Sudan outraged as Ethiopia announces second filling of GERD
Sudan’s Foreign Minister has voiced outrage following an announcement by Ethiopia that it has initiated the second filling of the controversial Grand Ethiopian Renaissance Dam (GERD). Sudanese Foreign Minister Maryam El Sadig El Mahdi, has sent a letter to the UN Security Council, citing the announcement as “a model and proof of Ethiopia’s unilateral action without regard to Sudan’s interests”.
Ethiopia’s notification comes just one day before a UN Security Council session dedicated to issues concerning the GERD, which is scheduled to begin in New York tomorrow. Foreign Minister El Mahdi, who is current in New York to attend the UNSC session, has told the council that the move by Ethiopia “increases the state of tension and instability in the region,” according to a statement by the Sudanese Ministry of Foreign Affairs.Sudan's Minister of Irrigation and Water Resources, Yasser Abbas, is also in New York to attend the session.
Minister El Mahdi described the unilateral action of Ethiopia as “a clear violation of international law and the Declaration of Principles, and an imminent danger and threat to Sudan,” and that “this notification is useless unless negotiations and agreement are made regarding filling and operating the dam”.
The statement stressed that the final, binding agreement is the only evidence of the Ethiopian desire to cooperate, and the statement considered that attempts to block the path to international support for the Sudanese just demands regarding the dispute over the Renaissance Dam are futile.
The dam, Ethiopia’s intention to fill it, and the ramifications to Sudan and Egypt downstream have been the subject of sharp and often fruitless negotiations, which are now progressing due to international efforts at mediation.
In May, 22 NGOs warned of military confrontations between the three countries if the long-running dispute between the governments of Ethiopia, Sudan, and Egypt over the building, filling, and operating of the GERD is not resolved quickly.
“The project is expected to have profound effects on the future of the three countries and the African sub-region. While it represents an important development opportunity for Ethiopia as its prime owner, the impact of GERD on Sudan and Egypt cannot be overlooked”, their statement read.
* Ethiopia began to build the GERD in 2011 at the source of the Blue Nile, near the border with Sudan, and the dam is currently in the final phase of construction.

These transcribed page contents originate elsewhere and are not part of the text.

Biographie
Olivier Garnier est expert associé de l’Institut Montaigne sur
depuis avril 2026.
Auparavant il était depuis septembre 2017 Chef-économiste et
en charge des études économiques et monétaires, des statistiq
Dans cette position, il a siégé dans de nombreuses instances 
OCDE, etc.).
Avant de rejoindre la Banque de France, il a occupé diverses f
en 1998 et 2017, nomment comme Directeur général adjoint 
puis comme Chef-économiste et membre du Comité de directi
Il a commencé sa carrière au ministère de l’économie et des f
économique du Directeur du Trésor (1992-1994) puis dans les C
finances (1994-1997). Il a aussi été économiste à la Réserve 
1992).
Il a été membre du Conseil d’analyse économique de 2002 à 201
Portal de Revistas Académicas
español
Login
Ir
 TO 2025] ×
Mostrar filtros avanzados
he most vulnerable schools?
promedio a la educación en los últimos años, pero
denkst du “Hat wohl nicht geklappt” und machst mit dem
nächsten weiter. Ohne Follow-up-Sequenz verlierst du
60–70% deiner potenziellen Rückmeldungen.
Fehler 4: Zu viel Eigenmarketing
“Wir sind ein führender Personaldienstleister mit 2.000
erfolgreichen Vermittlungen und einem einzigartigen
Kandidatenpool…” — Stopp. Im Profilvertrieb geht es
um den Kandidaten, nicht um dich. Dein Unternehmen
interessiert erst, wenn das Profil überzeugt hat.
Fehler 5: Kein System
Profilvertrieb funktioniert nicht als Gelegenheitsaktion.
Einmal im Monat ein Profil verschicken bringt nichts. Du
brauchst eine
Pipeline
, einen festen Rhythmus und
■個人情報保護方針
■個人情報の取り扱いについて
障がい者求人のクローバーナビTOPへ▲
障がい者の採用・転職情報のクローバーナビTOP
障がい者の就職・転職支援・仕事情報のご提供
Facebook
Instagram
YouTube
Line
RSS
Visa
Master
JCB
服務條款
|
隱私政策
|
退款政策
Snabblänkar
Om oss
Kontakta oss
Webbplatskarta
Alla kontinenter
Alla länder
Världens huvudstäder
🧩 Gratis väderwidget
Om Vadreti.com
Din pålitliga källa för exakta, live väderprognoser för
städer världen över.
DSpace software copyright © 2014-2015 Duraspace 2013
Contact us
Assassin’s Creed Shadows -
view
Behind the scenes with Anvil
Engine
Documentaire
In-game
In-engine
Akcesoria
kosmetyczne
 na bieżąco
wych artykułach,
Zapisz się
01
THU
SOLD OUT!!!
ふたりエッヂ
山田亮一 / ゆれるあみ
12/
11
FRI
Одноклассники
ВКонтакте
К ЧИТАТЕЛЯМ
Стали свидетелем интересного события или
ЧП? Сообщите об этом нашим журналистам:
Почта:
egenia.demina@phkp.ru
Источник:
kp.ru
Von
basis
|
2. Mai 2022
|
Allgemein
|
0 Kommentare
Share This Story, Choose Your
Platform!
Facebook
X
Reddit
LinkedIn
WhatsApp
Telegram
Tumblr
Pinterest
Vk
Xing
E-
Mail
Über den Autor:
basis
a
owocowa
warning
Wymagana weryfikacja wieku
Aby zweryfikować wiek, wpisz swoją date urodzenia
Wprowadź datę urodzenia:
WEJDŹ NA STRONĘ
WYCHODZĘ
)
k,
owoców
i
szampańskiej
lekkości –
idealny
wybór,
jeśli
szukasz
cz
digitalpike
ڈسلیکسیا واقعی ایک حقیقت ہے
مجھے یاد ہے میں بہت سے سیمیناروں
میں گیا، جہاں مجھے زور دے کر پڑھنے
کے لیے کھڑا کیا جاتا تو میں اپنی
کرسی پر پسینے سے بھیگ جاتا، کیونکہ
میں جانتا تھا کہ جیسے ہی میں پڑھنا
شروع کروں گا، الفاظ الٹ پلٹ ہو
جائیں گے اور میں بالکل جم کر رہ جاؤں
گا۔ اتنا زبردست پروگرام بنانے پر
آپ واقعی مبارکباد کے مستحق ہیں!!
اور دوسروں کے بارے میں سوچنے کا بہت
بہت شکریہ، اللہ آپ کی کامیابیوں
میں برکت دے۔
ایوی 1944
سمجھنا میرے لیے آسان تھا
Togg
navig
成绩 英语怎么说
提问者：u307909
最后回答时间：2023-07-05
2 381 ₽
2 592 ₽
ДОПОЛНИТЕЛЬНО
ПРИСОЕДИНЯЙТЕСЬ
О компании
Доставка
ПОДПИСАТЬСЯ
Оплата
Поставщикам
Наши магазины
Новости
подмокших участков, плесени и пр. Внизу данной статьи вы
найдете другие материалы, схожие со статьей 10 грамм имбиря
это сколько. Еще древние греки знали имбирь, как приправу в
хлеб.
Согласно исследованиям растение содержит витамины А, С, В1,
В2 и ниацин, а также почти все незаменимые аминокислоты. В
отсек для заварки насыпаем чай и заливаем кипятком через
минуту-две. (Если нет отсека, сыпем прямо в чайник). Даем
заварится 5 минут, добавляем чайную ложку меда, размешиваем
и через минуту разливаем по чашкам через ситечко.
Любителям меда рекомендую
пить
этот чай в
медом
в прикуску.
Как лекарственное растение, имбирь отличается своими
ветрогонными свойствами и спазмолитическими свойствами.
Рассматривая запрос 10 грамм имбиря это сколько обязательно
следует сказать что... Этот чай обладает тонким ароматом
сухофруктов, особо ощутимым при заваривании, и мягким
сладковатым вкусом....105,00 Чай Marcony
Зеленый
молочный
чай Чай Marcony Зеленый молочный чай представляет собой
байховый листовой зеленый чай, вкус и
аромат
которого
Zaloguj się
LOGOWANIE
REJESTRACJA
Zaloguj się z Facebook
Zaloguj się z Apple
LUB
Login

In August last year, Addis Ababa unilaterally began filling the dam reservoir.
The Blue Nile contributes approximately 85 per cent to the volume of the main Nile River. Both Egypt and Sudan heavily depend on the waters of the Nile to meet the demands of their growing populations.
The three countries signed a Declaration of Principles in Khartoum in 2015 as a basis for negotiations, but no agreement on the use of the Nile waters has been reached so far. More than once, negotiations under the auspices of the Africa Union ended in a deadlock. Recently, the EU and the USA have both expressed their willingness to mediate between the three countries.